Mage supports 2 types of change data capture with PostgreSQL:

  1. Batch query
  2. Log replication

Batch query

Mage will query PostgreSQL in batches using SELECT, WHERE, and ORDER BY statements.

Log replication

Mage will read the logs from PostgreSQL and use those as instructions to either create new rows, update existing rows, or delete rows in the destination.

How to setup log replication with PostgreSQL

Setup in PostgreSQL

  1. Enable logical replication in Postgres config

    1. Local Postgres
      1. Open the postgresql.conf file. Here is an example location on Mac OSX: /Users/Mage/Library/Application Support/Postgres/var-14/postgresql.conf.
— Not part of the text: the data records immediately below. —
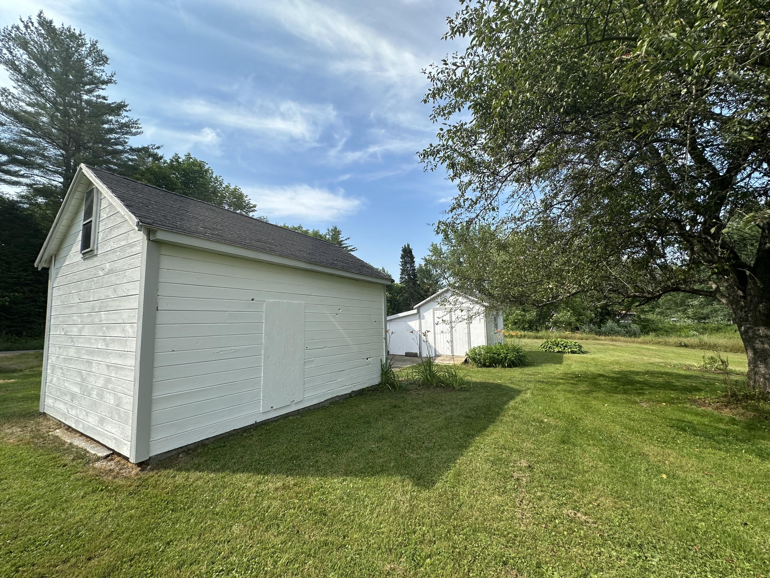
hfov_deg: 102.1
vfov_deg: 85.7
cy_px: 289
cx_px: 385
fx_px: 311
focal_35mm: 14
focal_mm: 2.22
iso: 50
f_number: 2.2
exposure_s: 1/1715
      2. Under the settings section, change the value of wal_level to logical. The line in your postgresql.conf file should look like this:

        wal_level = logical
        
      3. Restart the PostgreSQL service or database. You can do this via the PostgreSQL app or if you’re on Linux, run the following commands:

        sudo service postgresql stop
        sudo service postgresql start
        
      4. Run the following query in your PostgreSQL database: SHOW wal_level. The result should be:

        wal_level
        logical
    2. AWS RDS/Aurora
      1. Follow this doc to set up PostgreSQL logical replication for an Aurora PostgreSQL DB cluster
      2. Logical replication for AWS RDS (PostgreSQL) can be set up in a similar way with the Aurora cluster.
  2. Run the following command in PostgreSQL to create a replication slot:

    SELECT pg_create_logical_replication_slot('mage_slot', 'pgoutput');
    
    The replication slot name mage_slot quoted is used as an example in the guide. The actual replication slot name should be unique for each pipeline source.

    The result should looking something like this:

    pg_create_logical_replication_slot
    (mage_slot,0/51A80778)
  3. Create a publication for all tables or for 1 specific table using the following commands:

    CREATE PUBLICATION mage_pub FOR ALL TABLES;
    
    mage_pub is used in Mage’s code

    or for 1 table:

    CREATE PUBLICATION mage_pub FOR TABLE some_schema.some_table_name;
    
    Replace some_schema with the schema of the table and some_table_name with the name of the table you want to replicate.

    Run the following command to add or remove a table from publication.

    ALTER PUBLICATION mage_pub ADD/DROP TABLE table_name;
    
  4. Verify that the publication was created successfully by running the following command in PostgreSQL:

    SELECT * FROM pg_publication_tables;
    

    The result should looking something like this:

    pubnameschemanametablename
    mage_pubpublicusers
  5. Grant the database user permission to read the replication slot:

    ALTER ROLE <username> WITH REPLICATION;
    

Create data integration pipeline in Mage

Follow this guide to create a data integration pipeline in Mage.

However, choose PostgreSQL as the source and choose LOG_BASED as the replication method.


Testing pipeline end-to-end

Once you’ve created the pipeline, add a few rows into your PostgreSQL table that you just created a logical replication for.

You can use the INSERT command to add rows. For example:

INSERT INTO some_schema.some_table_name
VALUES (1, 2, 3)

Replace some_schema with the schema of the table and some_table_name with the name of the table you want to replicate.

Change the VALUES to match the columns in your table.

Verify replication logs being created

Run the following commands in PostgreSQL to check for new logs:

SELECT
  *
FROM pg_logical_slot_peek_binary_changes('mage_slot', null, null, 'proto_version', '1', 'publication_names', 'mage_pub');
Run sync

After you added a few new rows, create a trigger to start running your pipeline and begin syncing data.